To handle the issue, one option is to allocate a temporary buffer when filtering in {{MemoryRecords.filterTo}} and return it in the result. As an optimization, we can resort to this only when there is a single recompressed message set which is larger than the entire write buffer. 


> Log cleaning can increase message size and cause cleaner to crash with buffer overflow
> --------------------------------------------------------------------------------------
>
>                 Key: KAFKA-5316
>                 URL: https://issues.apache.org/jira/browse/KAFKA-5316
>             Project: Kafka
>          Issue Type: Bug
>            Reporter: Jason Gustafson
>            Assignee: Jason Gustafson
>
> We have observed in practice that it is possible for a compressed record set to grow after cleaning. Since the size of the cleaner's input and output buffers are identical, this can lead to overflow of the output buffer:
> {code}
> [2017-05-23 15:05:15,480] ERROR [kafka-log-cleaner-thread-0], Error due to  (kafka.log.LogCleaner)

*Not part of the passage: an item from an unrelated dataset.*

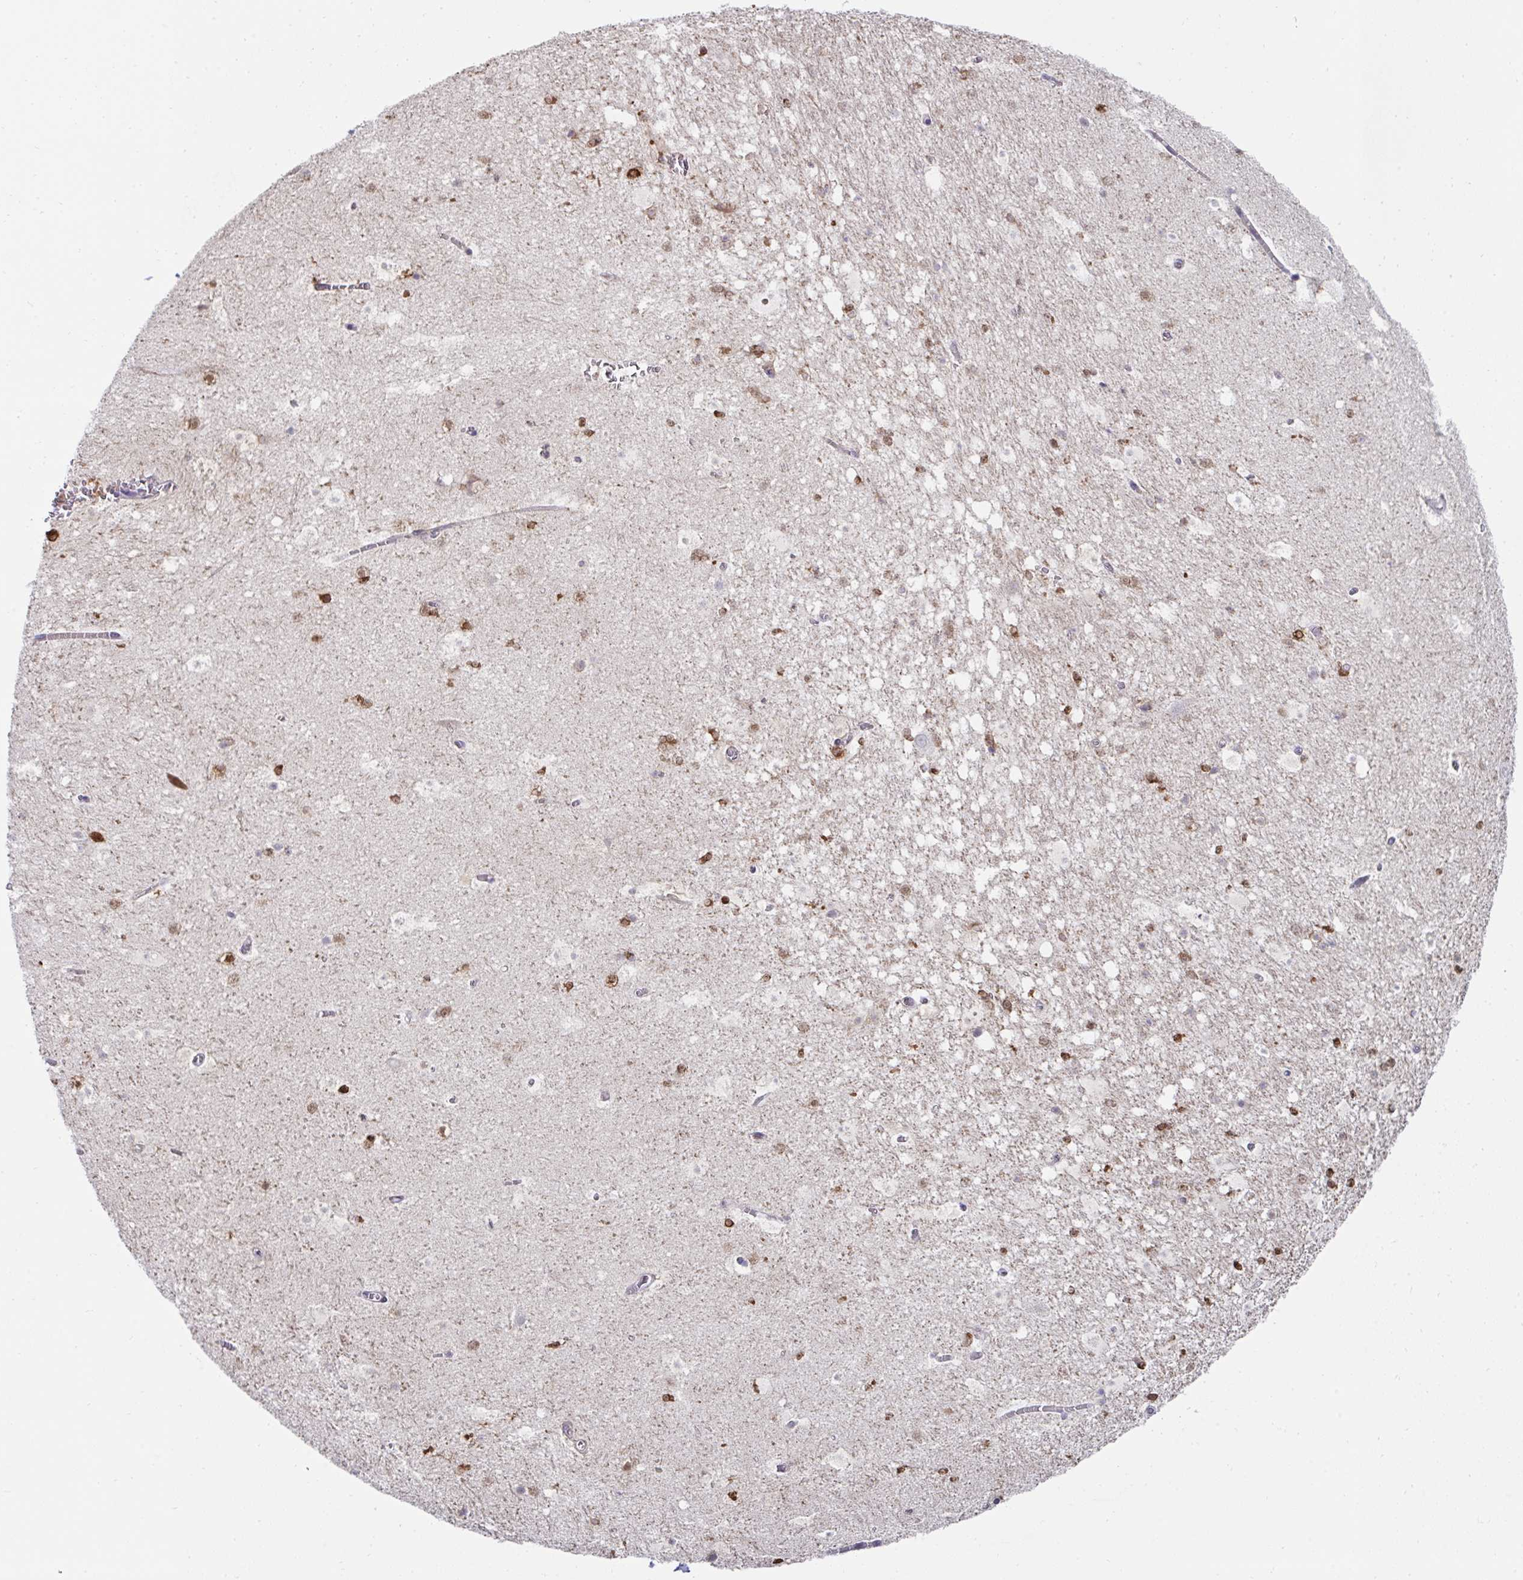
{"staining": {"intensity": "moderate", "quantity": "25%-75%", "location": "cytoplasmic/membranous"}, "tissue": "hippocampus", "cell_type": "Glial cells", "image_type": "normal", "snomed": [{"axis": "morphology", "description": "Normal tissue, NOS"}, {"axis": "topography", "description": "Hippocampus"}], "caption": "Immunohistochemistry photomicrograph of unremarkable human hippocampus stained for a protein (brown), which displays medium levels of moderate cytoplasmic/membranous staining in approximately 25%-75% of glial cells.", "gene": "FBXL13", "patient": {"sex": "female", "age": 42}}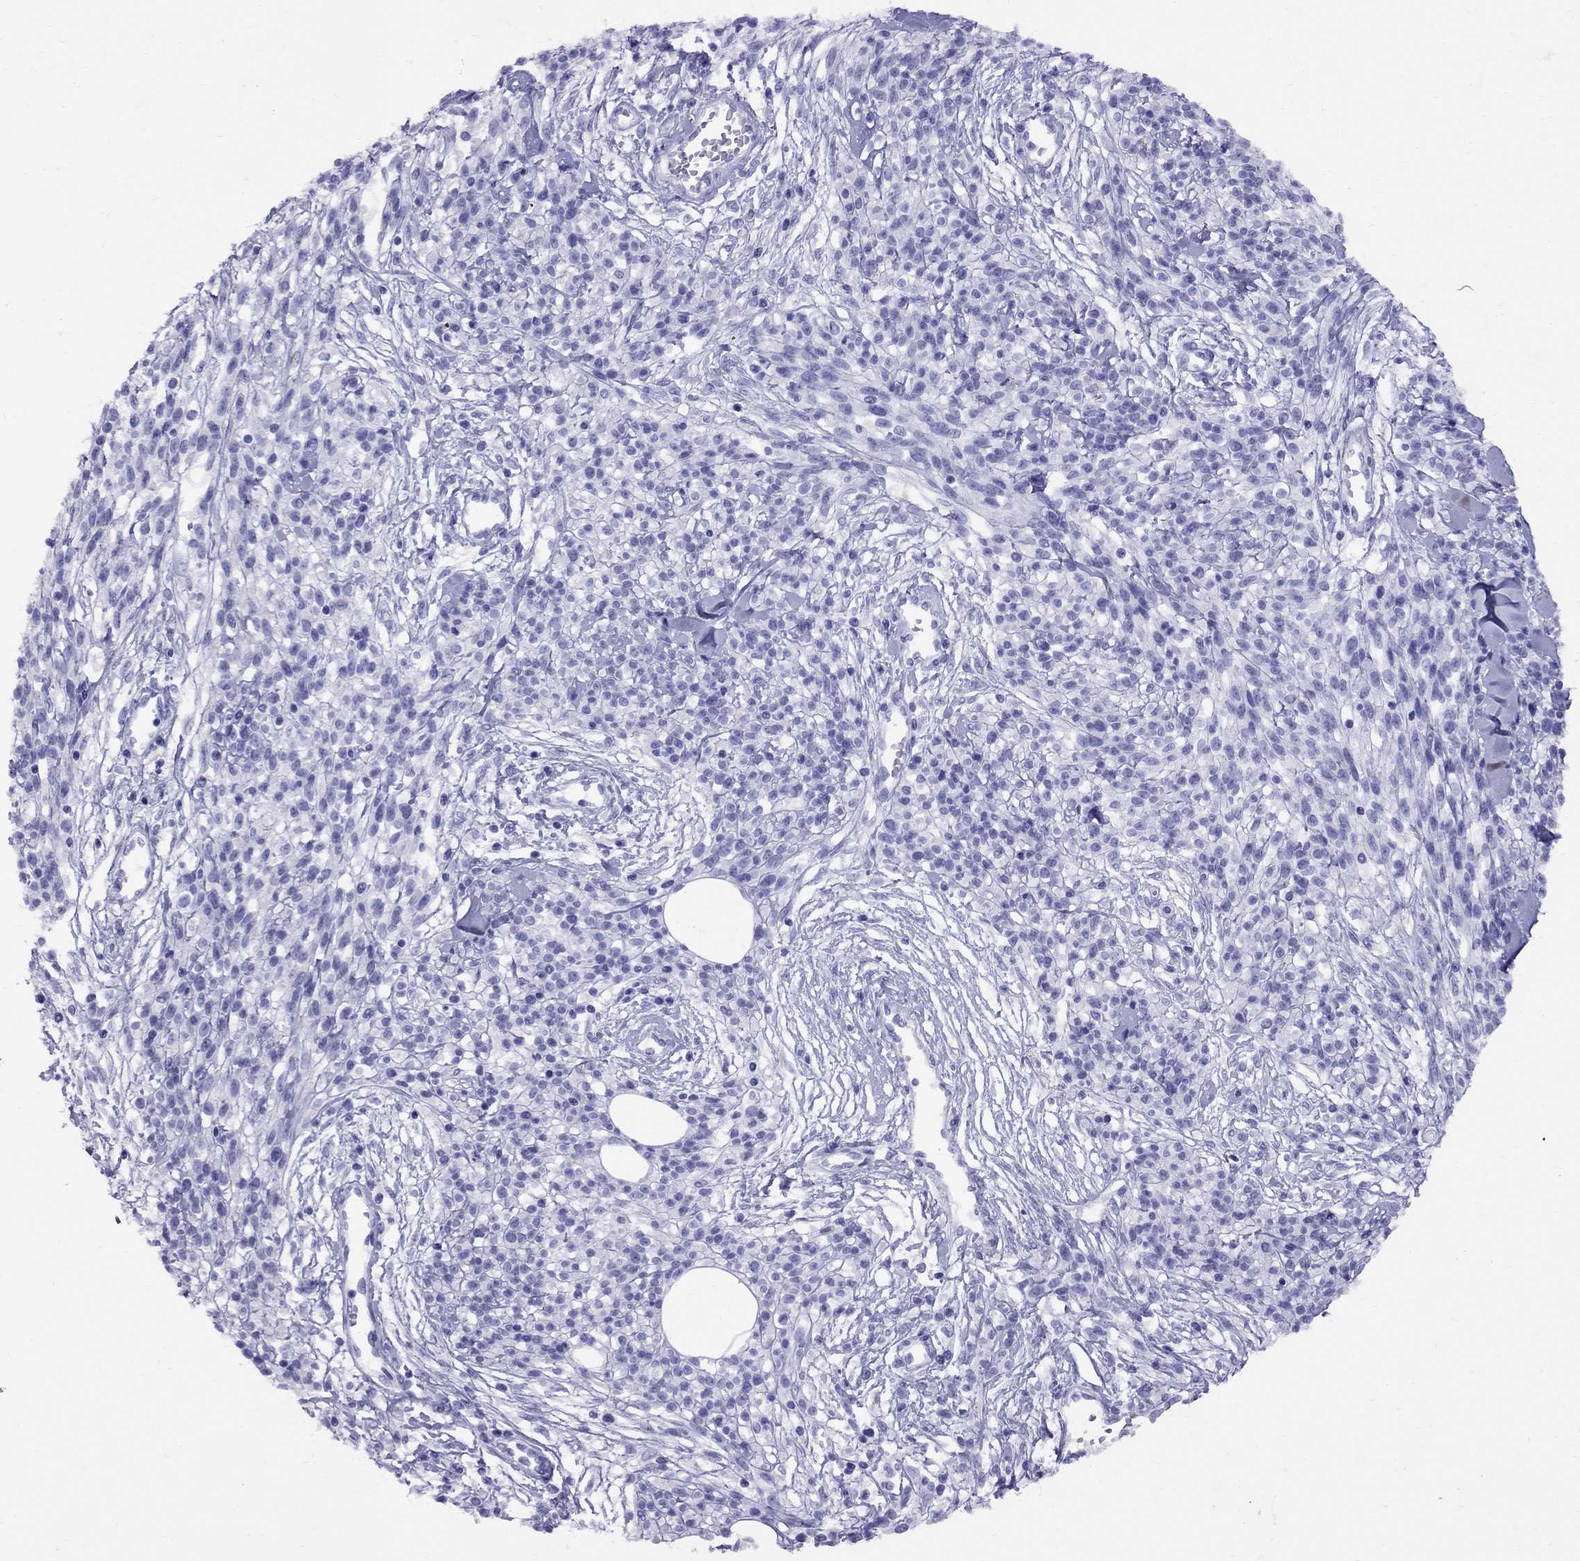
{"staining": {"intensity": "negative", "quantity": "none", "location": "none"}, "tissue": "melanoma", "cell_type": "Tumor cells", "image_type": "cancer", "snomed": [{"axis": "morphology", "description": "Malignant melanoma, NOS"}, {"axis": "topography", "description": "Skin"}, {"axis": "topography", "description": "Skin of trunk"}], "caption": "Tumor cells show no significant protein expression in melanoma.", "gene": "AVPR1B", "patient": {"sex": "male", "age": 74}}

> java.nio.BufferOverflowException
>         at java.nio.HeapByteBuffer.put(HeapByteBuffer.java:206)
>         at org.apache.kafka.common.record.LogEntry.writeTo(LogEntry.java:104)
>         at org.apache.kafka.common.record.MemoryRecords.filterTo(MemoryRecords.java:163)
>         at org.apache.kafka.common.record.MemoryRecords.filterTo(MemoryRecords.java:114)
>         at kafka.log.Cleaner.cleanInto(LogCleaner.scala:468)
>         at kafka.log.Cleaner$$anonfun$cleanSegments$1.apply(LogCleaner.scala:405)
>         at kafka.log.Cleaner$$anonfun$cleanSegments$1.apply(LogCleaner.scala:401)
>         at scala.collection.immutable.List.foreach(List.scala:318)
>         at kafka.log.Cleaner.cleanSegments(LogCleaner.scala:401)
>         at kafka.log.Cleaner$$anonfun$clean$4.apply(LogCleaner.scala:363)
>         at kafka.log.Cleaner$$anonfun$clean$4.apply(LogCleaner.scala:362)
>         at scala.collection.immutable.List.foreach(List.scala:318)
>         at kafka.log.Cleaner.clean(LogCleaner.scala:362)
>         at kafka.log.LogCleaner$CleanerThread.cleanOrSleep(LogCleaner.scala:241)
>         at kafka.log.LogCleaner$CleanerThread.doWork(LogCleaner.scala:220)
>         at kafka.utils.ShutdownableThread.run(ShutdownableThread.scala:63)
> [2017-05-23 15:05:15,481] INFO [kafka-log-cleaner-thread-0], Stopped  (kafka.log.LogCleaner)
> {code}
> It is also then possible for a compressed message set to grow beyond the max message size. Due to the changes in KIP-74 to alter fetch semantics, the suggestion for this case is to allow the recompressed message set to exceed the max message size. This should be rare in practice and won't prevent consumers from making progress.
> To handle the overflow issue, one option is to allocate a temporary buffer when filtering in {{MemoryRecords.filterTo}} and return it in the result. As an optimization, we can resort to this only when there is a single recompressed message set which is larger than the entire write buffer.